Required work:
Give the text lines from all the records below as a JSON list of strings, one string per line and no blank lines. Leave the pictures out of the list.

Saved entries:
-- Opening Marker --

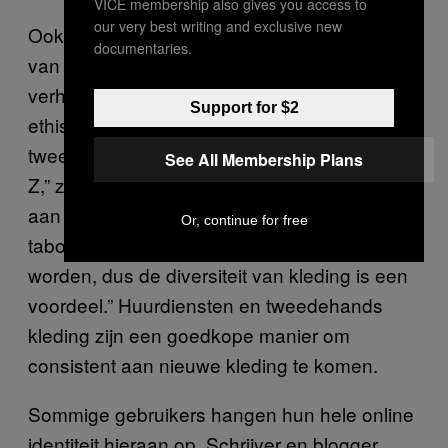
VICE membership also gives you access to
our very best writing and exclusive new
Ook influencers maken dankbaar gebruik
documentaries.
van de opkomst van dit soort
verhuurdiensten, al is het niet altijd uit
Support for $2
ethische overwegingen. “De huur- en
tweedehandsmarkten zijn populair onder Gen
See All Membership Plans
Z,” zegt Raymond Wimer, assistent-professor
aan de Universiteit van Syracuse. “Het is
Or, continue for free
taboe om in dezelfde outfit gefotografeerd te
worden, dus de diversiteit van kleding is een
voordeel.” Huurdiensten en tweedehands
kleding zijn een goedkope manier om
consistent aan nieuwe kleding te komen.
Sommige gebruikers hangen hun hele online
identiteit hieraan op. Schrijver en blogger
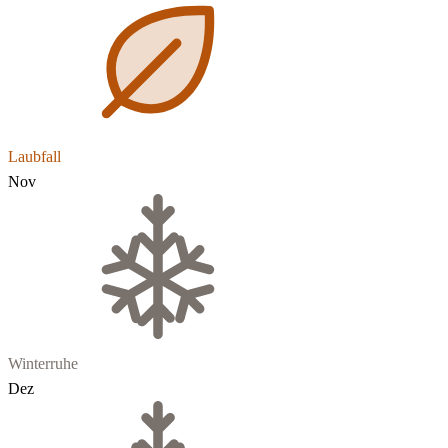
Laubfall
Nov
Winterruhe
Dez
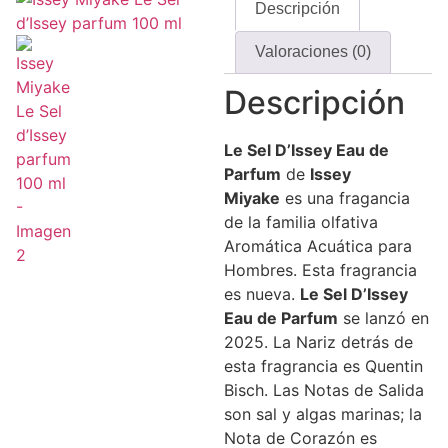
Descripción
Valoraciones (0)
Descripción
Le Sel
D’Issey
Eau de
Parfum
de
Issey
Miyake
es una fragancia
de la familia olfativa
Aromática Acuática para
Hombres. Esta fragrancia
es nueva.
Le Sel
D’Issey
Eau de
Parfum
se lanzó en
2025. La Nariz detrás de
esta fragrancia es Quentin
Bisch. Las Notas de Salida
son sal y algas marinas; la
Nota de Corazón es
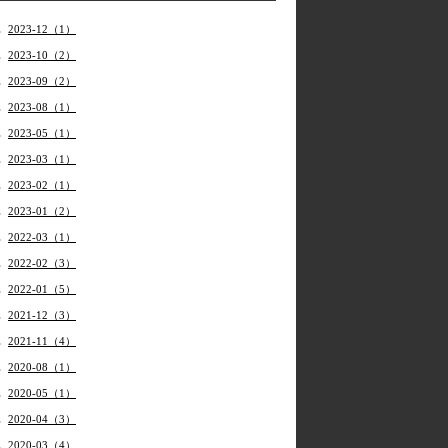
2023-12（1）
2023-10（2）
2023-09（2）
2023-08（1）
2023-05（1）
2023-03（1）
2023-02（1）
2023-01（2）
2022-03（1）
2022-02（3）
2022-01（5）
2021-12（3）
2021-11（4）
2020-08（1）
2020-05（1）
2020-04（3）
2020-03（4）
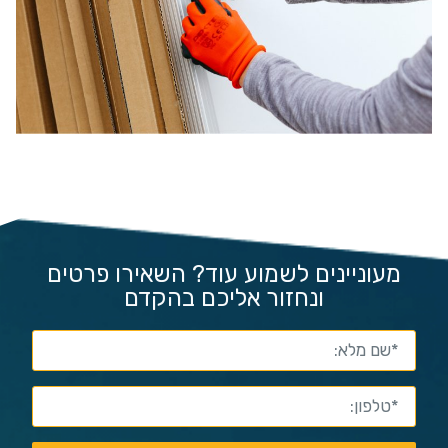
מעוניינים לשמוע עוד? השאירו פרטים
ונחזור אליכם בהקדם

-- Closing Marker --

Solved problem:
[
  "VICE membership also gives you access to",
  "our very best writing and exclusive new",
  "Ook influencers maken dankbaar gebruik",
  "documentaries.",
  "van de opkomst van dit soort",
  "verhuurdiensten, al is het niet altijd uit",
  "Support for $2",
  "ethische overwegingen. “De huur- en",
  "tweedehandsmarkten zijn populair onder Gen",
  "See All Membership Plans",
  "Z,” zegt Raymond Wimer, assistent-professor",
  "aan de Universiteit van Syracuse. “Het is",
  "Or, continue for free",
  "taboe om in dezelfde outfit gefotografeerd te",
  "worden, dus de diversiteit van kleding is een",
  "voordeel.” Huurdiensten en tweedehands",
  "kleding zijn een goedkope manier om",
  "consistent aan nieuwe kleding te komen.",
  "Sommige gebruikers hangen hun hele online",
  "identiteit hieraan op. Schrijver en blogger",
  "Laubfall",
  "Nov",
  "Winterruhe",
  "Dez",
  "Descripción",
  "Valoraciones (0)",
  "Descripción",
  "Le Sel",
  "D’Issey",
  "Eau de",
  "Parfum",
  "de",
  "Issey",
  "Miyake",
  "es una fragancia",
  "de la familia olfativa",
  "Aromática Acuática para",
  "Hombres. Esta fragrancia",
  "es nueva.",
  "Le Sel",
  "D’Issey",
  "Eau de",
  "Parfum",
  "se lanzó en",
  "2025. La Nariz detrás de",
  "esta fragrancia es Quentin",
  "Bisch. Las Notas de Salida",
  "son sal y algas marinas; la",
  "Nota de Corazón es",
  "2023-12（1）",
  "2023-10（2）",
  "2023-09（2）",
  "2023-08（1）",
  "2023-05（1）",
  "2023-03（1）",
  "2023-02（1）",
  "2023-01（2）",
  "2022-03（1）",
  "2022-02（3）",
  "2022-01（5）",
  "2021-12（3）",
  "2021-11（4）",
  "2020-08（1）",
  "2020-05（1）",
  "2020-04（3）",
  "2020-03（4）",
  "מעוניינים לשמוע עוד? השאירו פרטים",
  "ונחזור אליכם בהקדם"
]